May on Friday committed to settling the bills so that no EU member state has to pay more or receive less because the UK leaves the bloc, and said the European Court of Justice could play a role in defending citizens' rights.

Both pledges mean a step for the UK, which has so far lacked a position on the financial settlement and refused any ECJ participation in safeguarding citizens' rights.

There are two more rounds of talks before the October summit of EU leaders, where Barnier will brief them on developments.

It is expected that Barnier will not be able to report "sufficient progress" on the key issues to leaders for them to be able to give the green light on moving onto discussing the future relationship.

Barnier earlier on Monday updated EU affairs ministers, with an official saying "there was a little more optimism" in the room following May's speech.

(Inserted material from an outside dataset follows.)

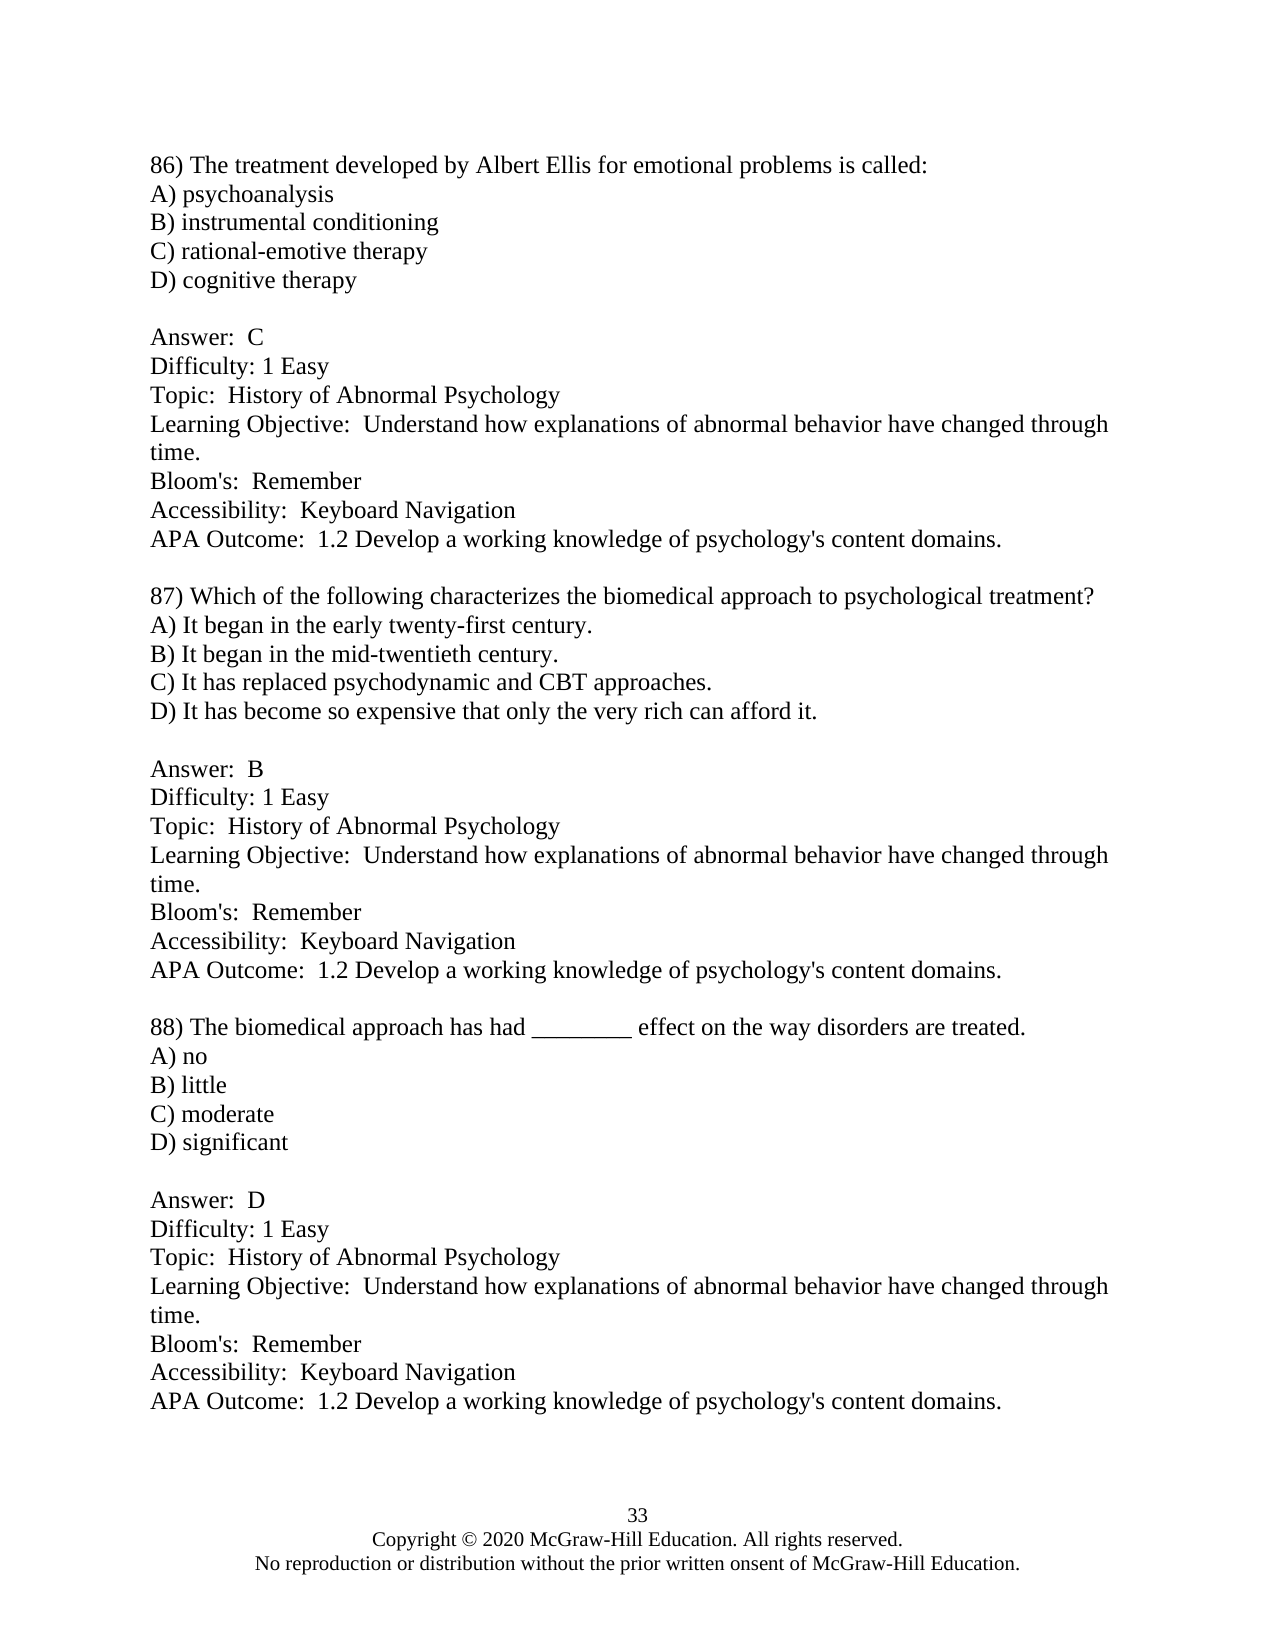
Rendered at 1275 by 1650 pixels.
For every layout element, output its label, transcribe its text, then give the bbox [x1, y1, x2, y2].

Some EU countries still hope it is possible that in October the UK can move onto the next phase, but most want to avoid putting too much emphasis on the October date. "They don't want to dramatise it too much," a source said.

The green light can then be given at the December gathering of EU leaders.

On transition

EU affairs ministers have not ruled out the possibility of a transition period for the UK after Brexit, but want to see what that transition would mean concretely.

Member states would have to update or give a new negotiating mandate to Michel Barnier to be able to discuss a transition period with London.

Barnier at the press conference warned that any transition period would mean that the UK would have to continue respecting EU rules and regulations.

"The UK has to respect regulatory and financial framework of the single market. We are talking about extending EU legislation for certain period of time, continue with things such budget, supervision, judicial control," Barnier added.